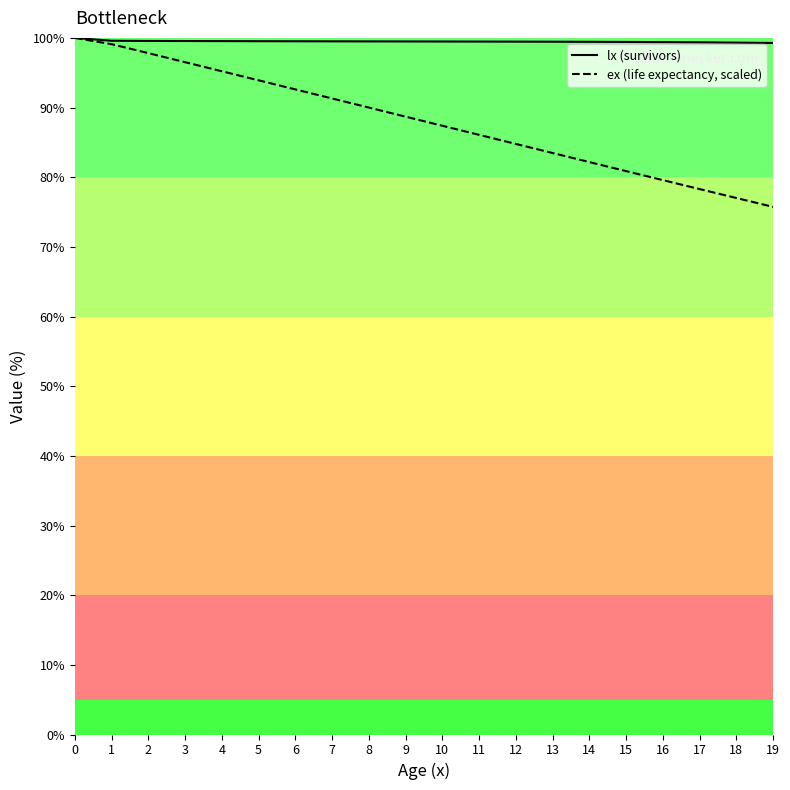

What is the sum of all lx (survivors) values?

1989.8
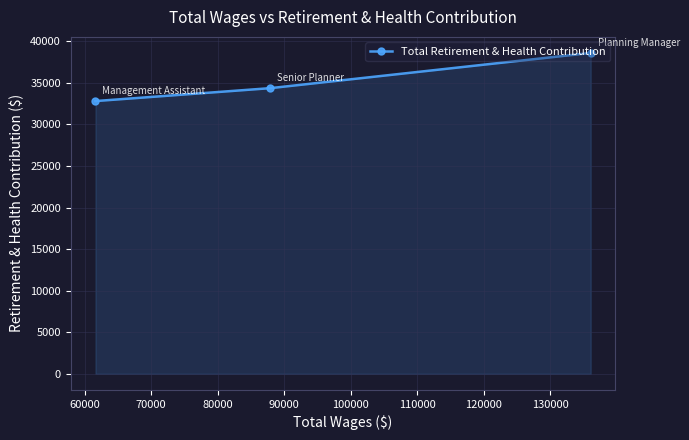

What is the difference between the maximum and second lowest values?

4236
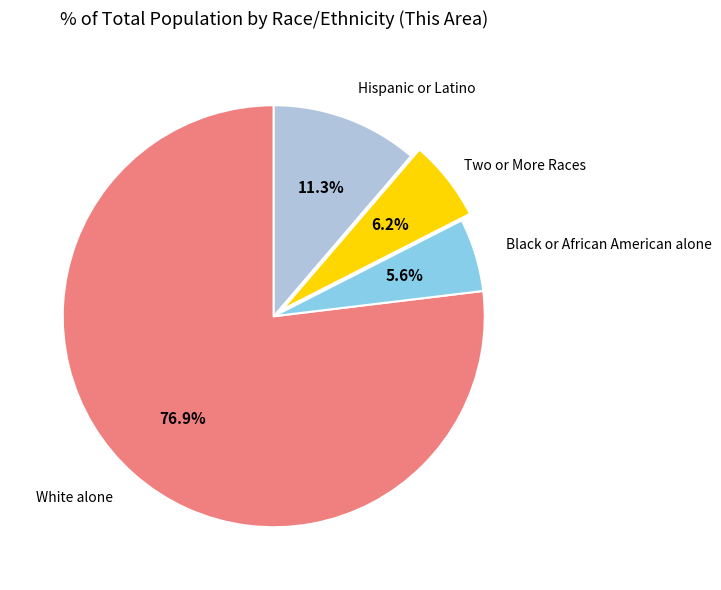

Does any single category account for the majority?

Yes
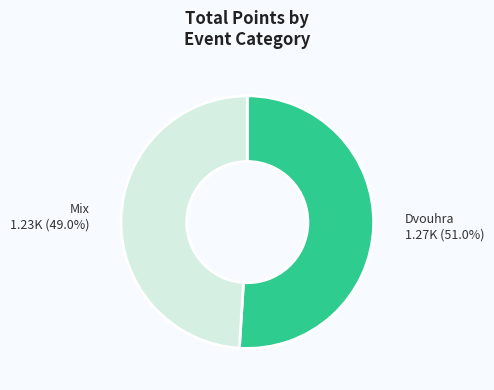

How many segments does this pie chart have?

2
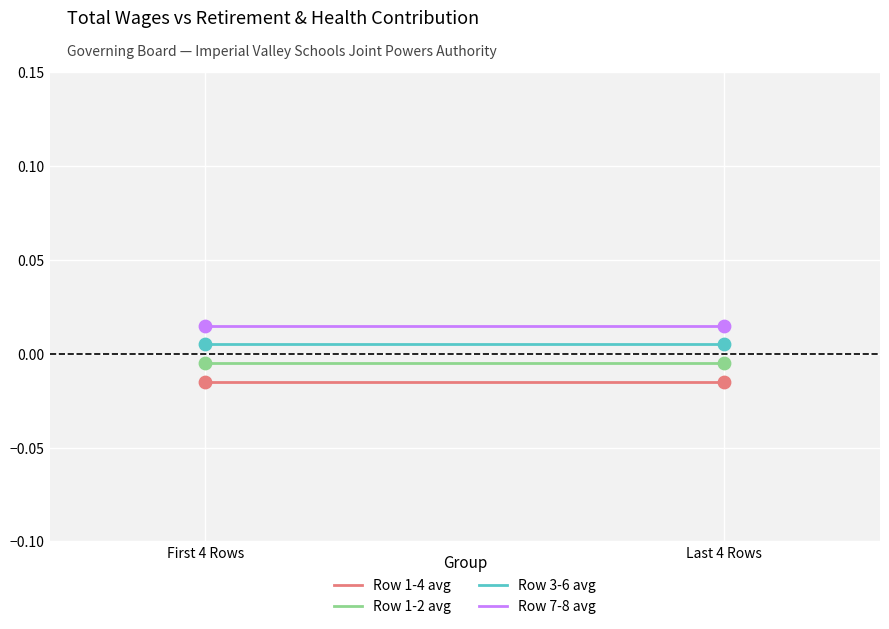

What are all the series names shown in the legend?

Row 1-4 avg, Row 1-2 avg, Row 3-6 avg, Row 7-8 avg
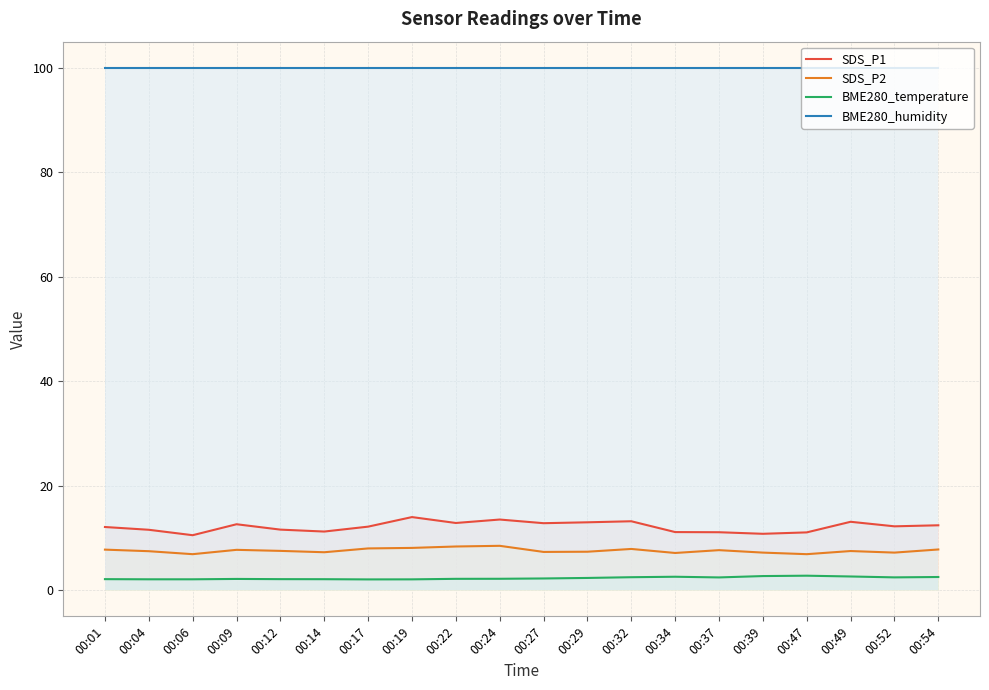

Between 00:47 and 00:37, which is larger?

00:37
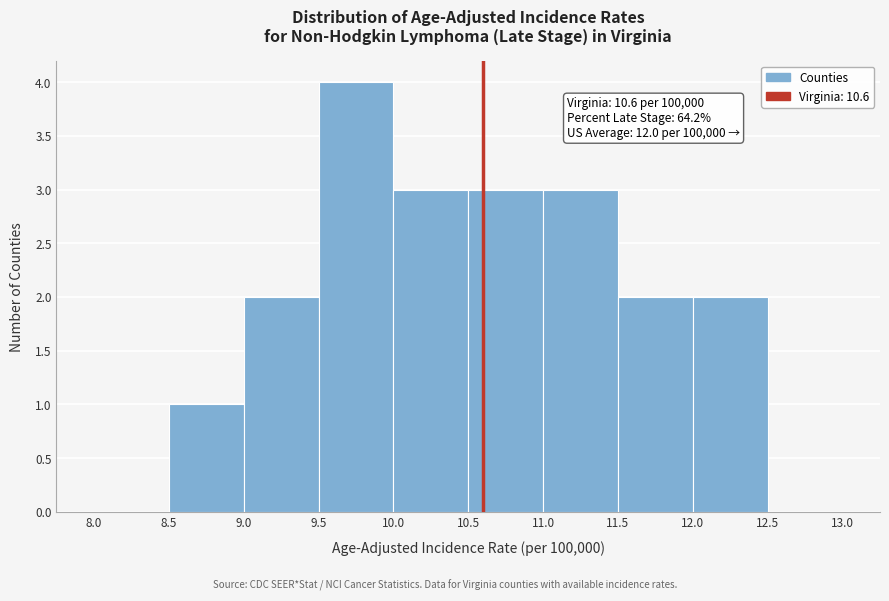

Over which range of the x-axis is the bar tallest?

9.5 to 10.0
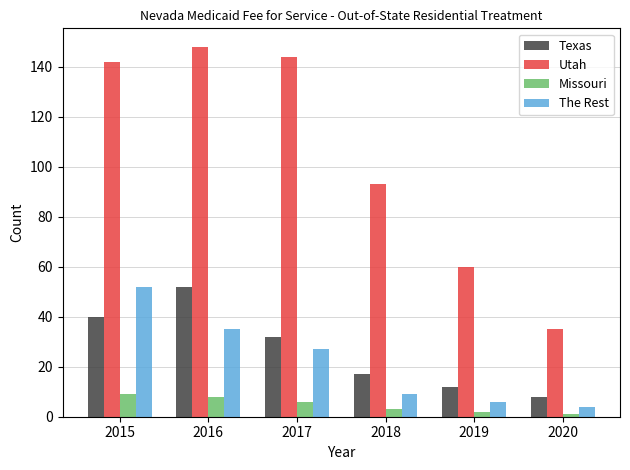

Which series has the largest total across all categories?

Utah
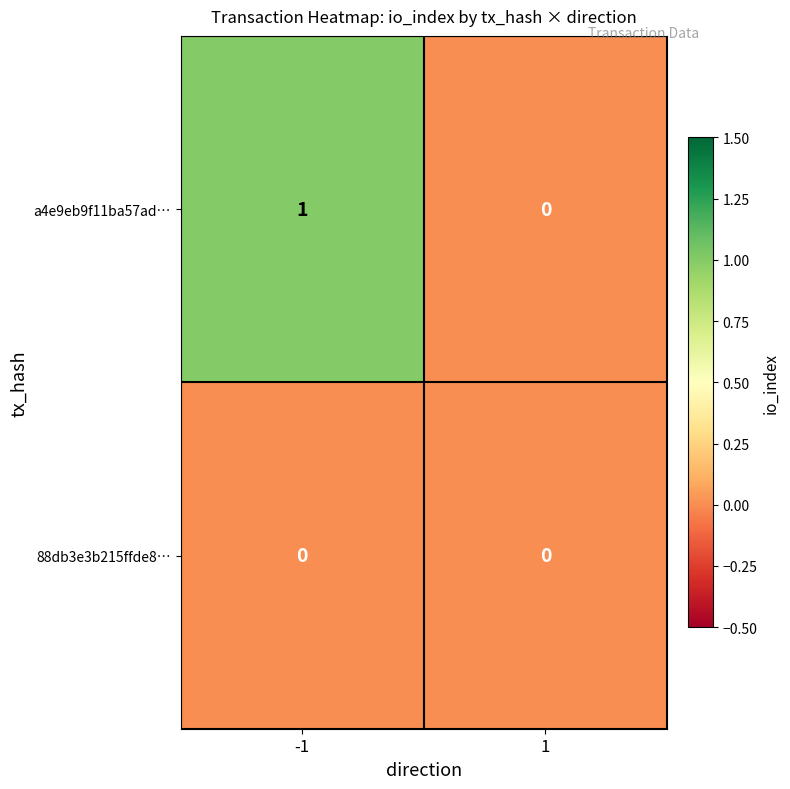

Which series has the widest spread of values?

a4e9eb9f11ba57ad…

────

* **Activity**
Write out every row above word for word, omitting the pictures.

* **Response for this exercise**
What is the sum of all lx (survivors) values?

1989.8

What is the difference between the maximum and second lowest values?

4236

Does any single category account for the majority?

Yes

How many segments does this pie chart have?

2

What are all the series names shown in the legend?

Row 1-4 avg, Row 1-2 avg, Row 3-6 avg, Row 7-8 avg

Between 00:47 and 00:37, which is larger?

00:37

Over which range of the x-axis is the bar tallest?

9.5 to 10.0

Which series has the largest total across all categories?

Utah

Which series has the widest spread of values?

a4e9eb9f11ba57ad…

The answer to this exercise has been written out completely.